La focale que vous avez choisie m'a intéressé. Vous parlez dans les différents documents à la fois d'évaluation ex ante et d'évaluation ex post. Ce qui vous intéresse, c'est la phase intermédiaire, ce que nous appelons la mise en œuvre des politiques publiques. Ce sont des travaux qui existent depuis longtemps d'un point de vue académique. Nous savons que l'analyse de la mise en œuvre est souvent synthétisée autour du dilemme « traduction/ trahison » : la mise en œuvre traduira-t-elle ou trahira-t-elle la loi ? D'après ce que nous savons, elle la trahit. Tout l'enjeu d'une compréhension de la mise en œuvre est d'identifier pourquoi il y a cet écart entre la décision initiale et les résultats sur le terrain, et comment réduire l'écart entre les intentions initiales et les résultats constatés. Nous savons que travailler sur la mise en œuvre est extrêmement coûteux en temps, en ressources et en analyse. Il ne s'agit pas simplement de manipuler un certain nombre de données quantitatives, mais aussi de voir concrètement sur le terrain quels types d'échanges président à l'application d'une loi ou d'un dispositif entre les collectivités locales, les administrations, mais aussi les groupes d'intérêts, voire les individus qui sont concernés.

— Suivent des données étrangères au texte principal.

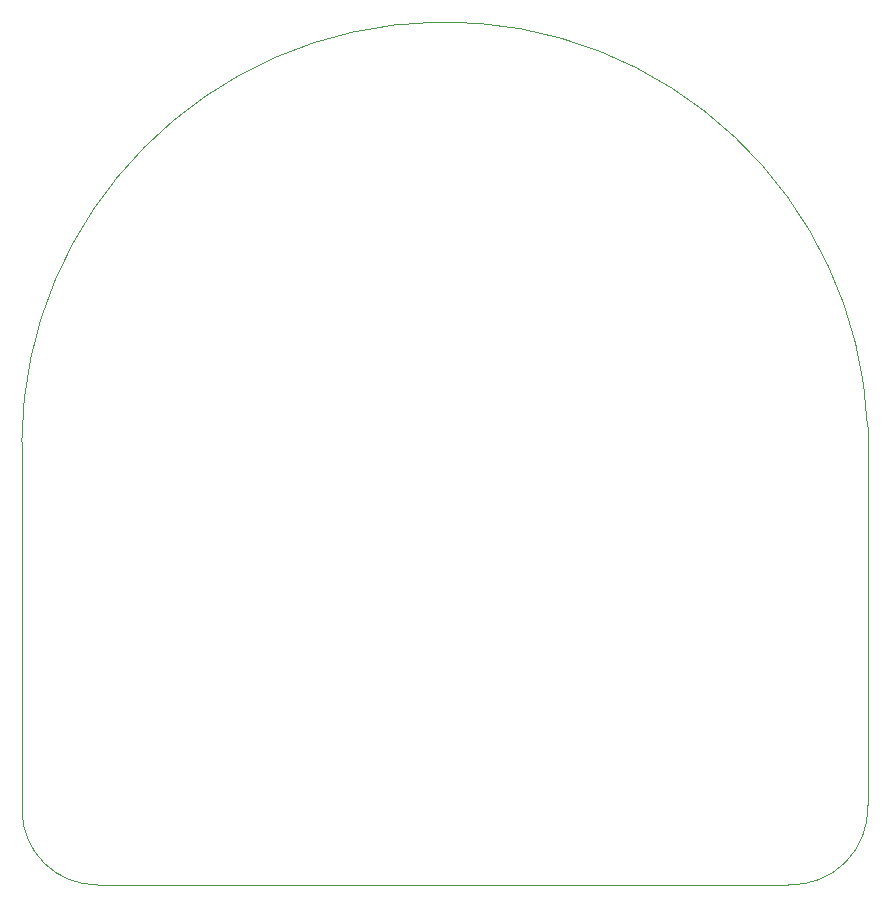
<source format=gbr>
%TF.GenerationSoftware,KiCad,Pcbnew,7.0.2*%
%TF.CreationDate,2023-05-25T17:28:33+02:00*%
%TF.ProjectId,robot2,726f626f-7432-42e6-9b69-6361645f7063,rev?*%
%TF.SameCoordinates,Original*%
%TF.FileFunction,Profile,NP*%
%FSLAX46Y46*%
G04 Gerber Fmt 4.6, Leading zero omitted, Abs format (unit mm)*
G04 Created by KiCad (PCBNEW 7.0.2) date 2023-05-25 17:28:33*
%MOMM*%
%LPD*%
G01*
G04 APERTURE LIST*
%TA.AperFunction,Profile*%
%ADD10C,0.100000*%
%TD*%
G04 APERTURE END LIST*
D10*
X112654166Y-129610001D02*
G75*
G03*
X119115285Y-135949999I6341134J1D01*
G01*
X184245280Y-97180178D02*
G75*
G03*
X112639477Y-98473397I-35786790J-1538692D01*
G01*
X119115285Y-135949999D02*
X177535285Y-135950178D01*
X177535285Y-135950187D02*
G75*
G03*
X184270000Y-129210000I240195J6494717D01*
G01*
X112654151Y-129610001D02*
X112639477Y-98473397D01*
X184270000Y-129210000D02*
X184245284Y-97180178D01*
M02*

</source>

Il m'est apparu que l'un des enjeux est de restaurer ou de ranimer un objectif d'évaluation des politiques publiques dans le cadre parlementaire et par le prisme de la concrétisation des lois. C'est un objectif ancien, en tout cas du Parlement français, de se doter de cette expertise. Elle n'a pour l'instant jamais vraiment été mise en place, même si des dispositifs existent, comme l'office parlementaire d'évaluation des choix scientifiques et techniques (OPECST). Le cas américain est un point de comparaison pertinent, avec l'importance du Government Accountability Office (GAO). Cette agence placée auprès du Congrès est extrêmement importante au regard des moyens dont elle dispose et de ses pouvoirs d'investigation. Elle a pour but à la fois d'améliorer la qualité de la loi et d'alimenter un contrôle du gouvernement par le biais de ses missions d'évaluation et de missions qui visent à améliorer l'utilisation des finances publiques. Les objectifs que se donne le GAO de manière récurrente sont de diminuer les incohérences de la loi, mais aussi de réduire les dépenses jugées inutiles ou inefficaces. L'une des explications souvent avancées à l'absence d'agence équivalente en France est le fait que l'expertise en matière d'évaluation des politiques publiques n'a jamais été fixée dans le cadre parlementaire, mais est toujours restée dans le cadre administratif classique, notamment au sein des grands corps. L'un des enjeux pour le Parlement est de se donner une capacité autonome d'expertise. Par quels moyens ? Je l'ignore. C'est sans doute à vous, parlementaires, d'y réfléchir. Cette capacité vise à produire, de manière plus précise et plus autonome, un diagnostic sur l'effectivité de la loi, ainsi qu'en matière de contrôle de l'action de l'administration.